__YOUR ASSIGNMENT__: Omit images. Retype all entries verbatim.

__EXCERPTED RECORDS__:
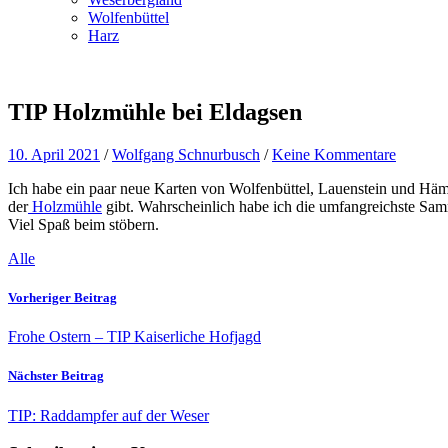
Wolfenbüttel
Harz
TIP Holzmühle bei Eldagsen
10. April 2021
/
Wolfgang Schnurbusch
/
Keine Kommentare
Ich habe ein paar neue Karten von Wolfenbüttel, Lauenstein und Häm
der
Holzmühle
gibt. Wahrscheinlich habe ich die umfangreichste Sa
Viel Spaß beim stöbern.
Alle
Vorheriger Beitrag
Frohe Ostern – TIP Kaiserliche Hofjagd
Nächster Beitrag
TIP: Raddampfer auf der Weser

__RESULT BELOW__:
Wolfenbüttel
Harz
TIP Holzmühle bei Eldagsen
10. April 2021
/
Wolfgang Schnurbusch
/
Keine Kommentare
Ich habe ein paar neue Karten von Wolfenbüttel, Lauenstein und Häm
der
Holzmühle
gibt. Wahrscheinlich habe ich die umfangreichste Sa
Viel Spaß beim stöbern.
Alle
Vorheriger Beitrag
Frohe Ostern – TIP Kaiserliche Hofjagd
Nächster Beitrag
TIP: Raddampfer auf der Weser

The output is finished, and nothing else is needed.